Boneless, skinless chicken breasts, a cut-up fryer or a whole soup chicken can be used in this dish modeled after the famous Hungarian chicken stew. This will feed a crowd so feel free to cut the recipe in half.
Ingredients
  • 4 tablespoons butter
  • 1 tablespoon neutral oil (like canola or vegetable)
  • Salt to taste
  • 6 whole boneless, skinless chicken breasts (or 12 breast halves)
  • 1 large onion (chopped)
  • 4 ribs celery (chopped)
  • 46 ounces chicken broth
  • 2 cups water
  • 2 chicken bouillon cubes
  • 12 level tablespoons Chef Rick's Chicken Paprikash Soup and Sauce Seasoning
  • 16 ounces sour cream
Steps to Make It
  1. Gather the ingredients.


  2. In a large soup pot or Dutch oven, melt butter and oil. Sauté whole chicken breasts that have been seasoned with salt until browned and cooked through. Remove from pan.

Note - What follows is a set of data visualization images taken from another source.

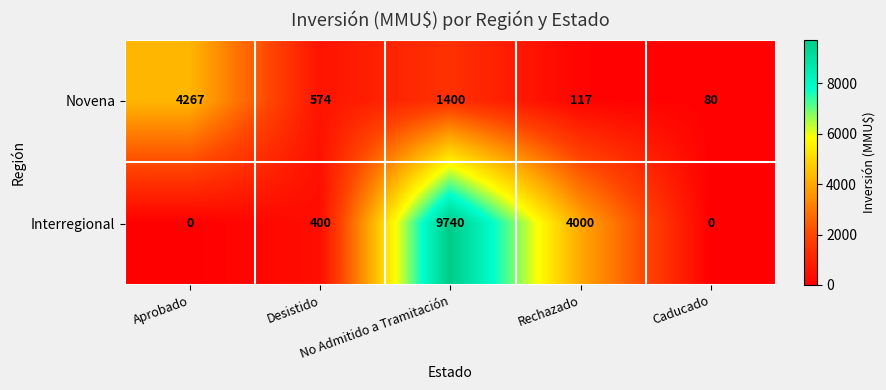

What is the minimum value for Novena?

80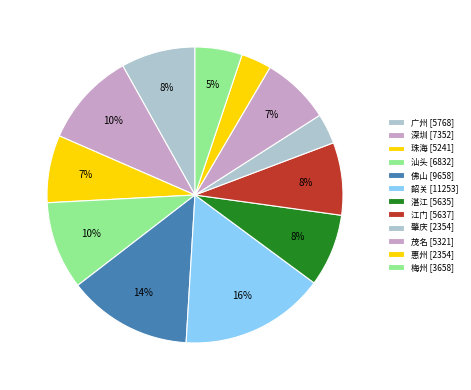

Rank the categories by value from highest to lowest.

韶关, 佛山, 深圳, 汕头, 广州, 江门, 湛江, 茂名, 珠海, 梅州, 肇庆, 惠州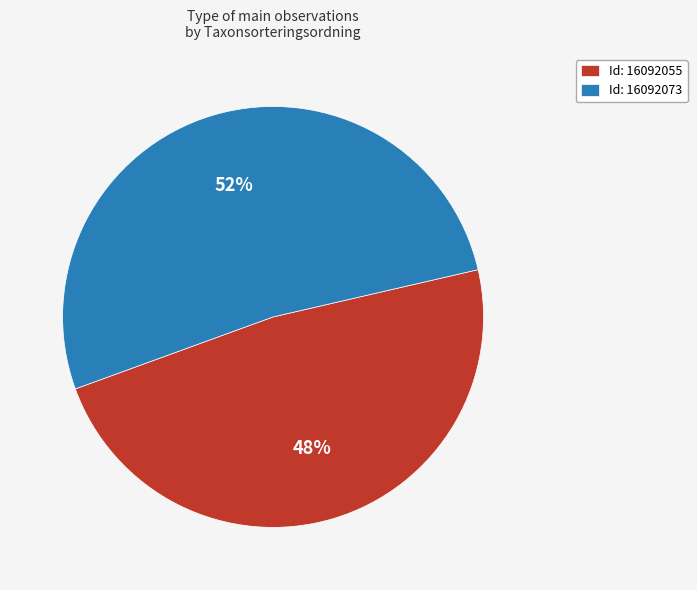

To the nearest percent, what portion does Id: 16092055 represent?

48%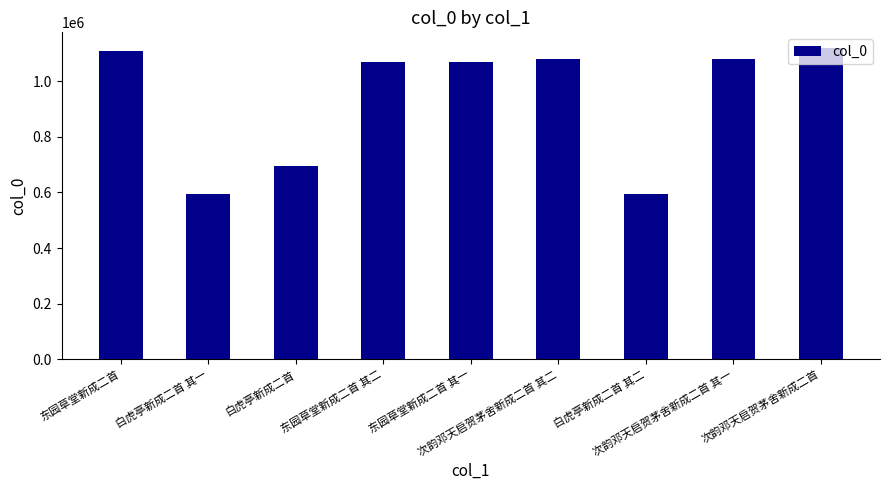

What is the sum of all values?

8417050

  3. Add onion and celery, and sauté until translucent. Add chicken broth, water and bouillon cubes. Bring to a boil, reduce heat and simmer until vegetables are tender.


  4. Turn the heat off, take the pot off the stove and let cool 10 minutes. Add 12 tablespoons Chef Rick's Chicken Paprikash Soup and Sauce Seasoning and whisk until seasonings have dissolved and are blended. Add sour cream and again whisk until smooth.


  5. Dice cooked chicken into bite-size pieces and add to soup with cooked noodles of choice and mix with a spoon, heating over low heat until soup reaches 165 F on an instant-read thermometer.


  6. Serve with rye or hearty white bread and butter.